# Samyang announces filter holder for the 14mm f/2.8 lens



## sagittariansrock (Jan 22, 2014)

I have been contemplating this lens for a while, especially after reading Dustin Abbott's review. The only issue was lack of filters other than the uber-expensive Lee 150 adapter system.
It seems that Samyang has developed something themselves. While not ideal for me, since I have already invested in the Lee 4x6 system, it might be a nice thing for a lot of landscape photographers. However, few might want to go for the Cokin filters designed to go with this, but hopefully the Lee 150 filters will work somehow.
http://www.samyang-europe.com/index.php/new-products/samyang-filter-holder-sfh-14


----------



## slclick (Jan 22, 2014)

and it doubles as a riot shield, don't get me wrong, I really like my 14. It is the best bang for the buck lens outside the 40 Pancake but this is a tad too expensive (1/3 of the lens cost) and far too large or is my lack of experience in the world of drop in filters showing?


----------



## JohnnyPockets (Jan 22, 2014)

Awesome. I love my rokinon, but every time I see nd pictures I contemplate selling it and getting the 10-22.
Anyone want to take a guess what this will cost?
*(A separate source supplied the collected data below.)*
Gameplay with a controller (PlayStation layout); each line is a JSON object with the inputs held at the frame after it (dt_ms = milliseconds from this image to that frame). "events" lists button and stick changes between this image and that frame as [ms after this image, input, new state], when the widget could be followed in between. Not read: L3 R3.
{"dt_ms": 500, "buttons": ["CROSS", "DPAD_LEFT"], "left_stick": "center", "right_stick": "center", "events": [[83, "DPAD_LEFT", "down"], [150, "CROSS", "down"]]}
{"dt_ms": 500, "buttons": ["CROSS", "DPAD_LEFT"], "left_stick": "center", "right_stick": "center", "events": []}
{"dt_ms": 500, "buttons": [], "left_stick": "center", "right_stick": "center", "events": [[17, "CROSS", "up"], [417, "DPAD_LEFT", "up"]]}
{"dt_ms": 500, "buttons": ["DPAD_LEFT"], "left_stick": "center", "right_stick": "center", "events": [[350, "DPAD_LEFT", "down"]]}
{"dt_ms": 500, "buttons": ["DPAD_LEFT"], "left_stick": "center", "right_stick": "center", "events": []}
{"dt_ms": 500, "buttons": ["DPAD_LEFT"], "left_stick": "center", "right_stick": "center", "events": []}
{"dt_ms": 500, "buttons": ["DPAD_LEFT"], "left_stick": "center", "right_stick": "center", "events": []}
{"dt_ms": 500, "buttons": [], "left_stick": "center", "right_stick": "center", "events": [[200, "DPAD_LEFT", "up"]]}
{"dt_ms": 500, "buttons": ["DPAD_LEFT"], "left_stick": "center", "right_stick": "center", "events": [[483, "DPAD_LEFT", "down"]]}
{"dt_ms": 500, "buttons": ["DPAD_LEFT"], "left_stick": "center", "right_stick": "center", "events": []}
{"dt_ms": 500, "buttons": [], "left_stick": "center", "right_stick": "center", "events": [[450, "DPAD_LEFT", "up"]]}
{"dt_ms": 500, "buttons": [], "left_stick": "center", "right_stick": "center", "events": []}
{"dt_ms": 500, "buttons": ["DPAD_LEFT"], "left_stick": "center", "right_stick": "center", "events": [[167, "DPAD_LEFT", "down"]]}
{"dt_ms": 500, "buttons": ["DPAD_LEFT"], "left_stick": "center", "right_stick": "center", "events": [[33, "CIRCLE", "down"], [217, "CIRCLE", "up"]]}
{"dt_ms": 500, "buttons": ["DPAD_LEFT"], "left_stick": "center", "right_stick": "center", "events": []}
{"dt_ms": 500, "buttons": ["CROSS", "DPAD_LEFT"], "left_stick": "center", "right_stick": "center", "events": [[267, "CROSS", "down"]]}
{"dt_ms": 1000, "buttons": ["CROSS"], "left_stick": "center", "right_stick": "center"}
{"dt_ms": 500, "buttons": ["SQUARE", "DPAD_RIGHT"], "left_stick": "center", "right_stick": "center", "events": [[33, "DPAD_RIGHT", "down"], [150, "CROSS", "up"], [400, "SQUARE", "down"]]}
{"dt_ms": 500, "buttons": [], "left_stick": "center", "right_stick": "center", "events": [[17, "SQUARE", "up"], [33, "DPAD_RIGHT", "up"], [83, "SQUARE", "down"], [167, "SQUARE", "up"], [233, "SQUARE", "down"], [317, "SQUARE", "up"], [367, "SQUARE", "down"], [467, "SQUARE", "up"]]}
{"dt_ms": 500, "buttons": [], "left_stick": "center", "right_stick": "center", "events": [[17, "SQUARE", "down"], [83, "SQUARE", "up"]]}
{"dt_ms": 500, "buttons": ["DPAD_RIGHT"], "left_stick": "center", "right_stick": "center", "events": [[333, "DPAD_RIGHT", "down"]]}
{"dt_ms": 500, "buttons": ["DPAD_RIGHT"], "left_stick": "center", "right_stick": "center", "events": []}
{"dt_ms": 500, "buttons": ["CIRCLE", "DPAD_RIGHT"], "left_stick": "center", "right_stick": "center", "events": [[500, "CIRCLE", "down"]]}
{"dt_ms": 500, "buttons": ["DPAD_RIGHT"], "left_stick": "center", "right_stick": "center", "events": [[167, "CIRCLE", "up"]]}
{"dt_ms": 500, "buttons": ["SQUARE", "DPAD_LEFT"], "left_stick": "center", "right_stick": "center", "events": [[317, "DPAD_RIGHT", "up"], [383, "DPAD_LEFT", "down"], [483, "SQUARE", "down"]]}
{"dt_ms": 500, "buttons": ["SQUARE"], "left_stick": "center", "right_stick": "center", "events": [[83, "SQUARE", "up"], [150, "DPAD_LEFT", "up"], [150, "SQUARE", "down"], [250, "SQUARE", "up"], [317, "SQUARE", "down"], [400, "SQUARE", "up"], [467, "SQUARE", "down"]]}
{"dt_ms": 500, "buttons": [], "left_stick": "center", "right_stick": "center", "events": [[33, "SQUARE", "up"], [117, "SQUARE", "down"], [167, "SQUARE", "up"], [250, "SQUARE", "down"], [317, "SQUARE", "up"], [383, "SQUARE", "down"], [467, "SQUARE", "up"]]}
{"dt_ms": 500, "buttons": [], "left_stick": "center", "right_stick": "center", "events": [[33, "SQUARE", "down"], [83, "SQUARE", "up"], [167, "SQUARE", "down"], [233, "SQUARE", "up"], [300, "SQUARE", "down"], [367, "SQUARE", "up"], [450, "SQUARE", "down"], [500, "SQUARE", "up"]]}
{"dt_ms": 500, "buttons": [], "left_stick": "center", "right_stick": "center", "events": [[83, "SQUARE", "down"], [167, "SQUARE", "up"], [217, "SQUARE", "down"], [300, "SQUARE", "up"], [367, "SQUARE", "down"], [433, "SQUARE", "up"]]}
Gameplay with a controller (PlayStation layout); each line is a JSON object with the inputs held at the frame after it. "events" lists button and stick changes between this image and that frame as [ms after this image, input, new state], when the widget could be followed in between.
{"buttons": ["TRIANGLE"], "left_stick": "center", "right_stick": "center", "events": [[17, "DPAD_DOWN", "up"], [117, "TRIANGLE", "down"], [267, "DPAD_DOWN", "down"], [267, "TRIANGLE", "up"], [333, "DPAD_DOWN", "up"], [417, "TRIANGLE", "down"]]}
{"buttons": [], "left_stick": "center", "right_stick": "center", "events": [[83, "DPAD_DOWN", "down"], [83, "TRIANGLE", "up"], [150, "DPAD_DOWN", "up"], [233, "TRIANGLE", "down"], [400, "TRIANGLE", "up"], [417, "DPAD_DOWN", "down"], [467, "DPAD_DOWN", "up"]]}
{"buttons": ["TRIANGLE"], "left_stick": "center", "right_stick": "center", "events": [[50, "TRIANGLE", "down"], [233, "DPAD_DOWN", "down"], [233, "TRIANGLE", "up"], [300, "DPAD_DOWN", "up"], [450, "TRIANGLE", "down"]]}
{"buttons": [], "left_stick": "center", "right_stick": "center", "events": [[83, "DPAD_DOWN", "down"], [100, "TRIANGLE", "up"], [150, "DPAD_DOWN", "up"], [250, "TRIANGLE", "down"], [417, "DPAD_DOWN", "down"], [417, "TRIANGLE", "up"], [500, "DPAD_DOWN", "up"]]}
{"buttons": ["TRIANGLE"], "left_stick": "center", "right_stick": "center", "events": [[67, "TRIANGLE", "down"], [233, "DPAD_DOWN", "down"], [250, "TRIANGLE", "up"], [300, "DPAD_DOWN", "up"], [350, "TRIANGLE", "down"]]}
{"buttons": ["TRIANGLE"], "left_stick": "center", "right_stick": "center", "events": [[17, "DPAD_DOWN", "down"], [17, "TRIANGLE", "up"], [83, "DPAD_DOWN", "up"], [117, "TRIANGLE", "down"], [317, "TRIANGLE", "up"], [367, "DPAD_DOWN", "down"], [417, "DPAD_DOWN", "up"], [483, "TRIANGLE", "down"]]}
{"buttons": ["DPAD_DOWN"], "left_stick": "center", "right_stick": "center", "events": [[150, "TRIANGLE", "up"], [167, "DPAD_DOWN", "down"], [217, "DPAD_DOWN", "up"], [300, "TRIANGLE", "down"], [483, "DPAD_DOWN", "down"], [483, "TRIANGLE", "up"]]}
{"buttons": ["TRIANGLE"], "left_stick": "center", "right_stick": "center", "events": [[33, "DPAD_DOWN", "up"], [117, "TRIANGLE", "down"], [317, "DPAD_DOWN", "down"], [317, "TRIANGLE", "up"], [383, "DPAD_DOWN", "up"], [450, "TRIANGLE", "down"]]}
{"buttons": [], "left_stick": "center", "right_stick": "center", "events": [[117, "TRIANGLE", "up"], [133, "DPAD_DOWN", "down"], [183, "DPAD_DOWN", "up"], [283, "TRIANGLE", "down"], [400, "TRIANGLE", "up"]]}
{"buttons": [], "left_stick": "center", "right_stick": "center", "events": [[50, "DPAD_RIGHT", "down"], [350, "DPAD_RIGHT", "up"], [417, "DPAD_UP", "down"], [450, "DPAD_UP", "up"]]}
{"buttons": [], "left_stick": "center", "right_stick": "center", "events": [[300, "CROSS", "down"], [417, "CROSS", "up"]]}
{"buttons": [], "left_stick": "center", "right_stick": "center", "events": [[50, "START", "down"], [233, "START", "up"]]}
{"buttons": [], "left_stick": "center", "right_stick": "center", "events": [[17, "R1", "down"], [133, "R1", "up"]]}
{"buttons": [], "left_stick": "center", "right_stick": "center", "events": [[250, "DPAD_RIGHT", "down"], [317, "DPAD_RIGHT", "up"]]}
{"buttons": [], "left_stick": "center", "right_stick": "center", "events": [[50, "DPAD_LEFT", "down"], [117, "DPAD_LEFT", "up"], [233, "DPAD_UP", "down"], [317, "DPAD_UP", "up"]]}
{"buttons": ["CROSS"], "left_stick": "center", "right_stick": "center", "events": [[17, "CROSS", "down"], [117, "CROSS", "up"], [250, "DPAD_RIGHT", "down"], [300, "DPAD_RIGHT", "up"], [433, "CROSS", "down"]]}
P.s. Long time lurker, first time poster.


----------



## sagittariansrock (Jan 22, 2014)

JohnnyPockets said:


> Awesome. I love my rokinon, but every time I see nd pictures I contemplate selling it and getting the 10-22.
> Anyone want to take a guess what this will cost?
> 
> P.s. Long time lurker, first time poster.



Samyang says 32 euros on their site.


----------



## Cali_PH (Jan 23, 2014)

Finally! I've been waiting since they announced they were working on one a while ago. I wonder what the chances are I can get my hands on one before my Utah/Arizona trip in late February...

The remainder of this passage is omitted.